• **WORK REQUEST**
Pull out each line in the material below that contains the word "principles" and copy those lines unchanged.

[Items from a data source]
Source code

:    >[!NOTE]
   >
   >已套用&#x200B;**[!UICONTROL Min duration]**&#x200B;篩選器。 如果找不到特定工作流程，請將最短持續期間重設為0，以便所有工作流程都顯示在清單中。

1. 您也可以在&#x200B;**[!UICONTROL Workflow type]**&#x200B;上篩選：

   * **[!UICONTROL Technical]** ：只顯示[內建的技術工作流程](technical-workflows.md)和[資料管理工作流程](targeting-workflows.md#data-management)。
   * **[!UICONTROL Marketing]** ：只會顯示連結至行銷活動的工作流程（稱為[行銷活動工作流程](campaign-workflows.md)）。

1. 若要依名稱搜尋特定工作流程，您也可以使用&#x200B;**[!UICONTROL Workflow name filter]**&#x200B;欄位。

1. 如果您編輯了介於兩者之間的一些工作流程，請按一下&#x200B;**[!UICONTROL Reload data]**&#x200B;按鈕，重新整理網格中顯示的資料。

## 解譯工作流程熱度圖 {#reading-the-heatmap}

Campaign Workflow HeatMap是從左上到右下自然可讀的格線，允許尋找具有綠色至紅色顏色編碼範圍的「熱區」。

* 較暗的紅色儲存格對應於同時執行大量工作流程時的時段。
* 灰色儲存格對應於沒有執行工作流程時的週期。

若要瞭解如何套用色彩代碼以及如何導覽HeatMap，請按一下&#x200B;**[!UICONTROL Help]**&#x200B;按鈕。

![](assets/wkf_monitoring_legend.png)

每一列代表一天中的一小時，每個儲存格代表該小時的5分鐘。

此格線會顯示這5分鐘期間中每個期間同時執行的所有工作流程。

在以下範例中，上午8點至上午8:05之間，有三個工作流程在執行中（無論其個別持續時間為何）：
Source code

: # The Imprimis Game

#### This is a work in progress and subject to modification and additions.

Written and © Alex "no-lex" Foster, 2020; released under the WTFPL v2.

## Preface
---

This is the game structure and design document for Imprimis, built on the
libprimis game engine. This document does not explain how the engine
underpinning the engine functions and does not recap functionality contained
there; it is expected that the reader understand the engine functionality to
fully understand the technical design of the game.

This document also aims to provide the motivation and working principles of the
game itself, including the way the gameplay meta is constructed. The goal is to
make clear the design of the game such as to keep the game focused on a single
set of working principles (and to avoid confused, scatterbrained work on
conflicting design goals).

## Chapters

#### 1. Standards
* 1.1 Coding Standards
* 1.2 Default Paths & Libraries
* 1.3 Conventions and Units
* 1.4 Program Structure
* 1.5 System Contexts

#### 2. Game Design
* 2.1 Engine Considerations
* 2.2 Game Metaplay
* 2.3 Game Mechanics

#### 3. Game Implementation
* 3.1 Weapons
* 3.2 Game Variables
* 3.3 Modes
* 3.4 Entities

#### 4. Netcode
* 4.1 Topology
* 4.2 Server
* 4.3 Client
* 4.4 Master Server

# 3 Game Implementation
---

• **YOUR SOLUTION**
This document also aims to provide the motivation and working principles of the
set of working principles (and to avoid confused, scatterbrained work on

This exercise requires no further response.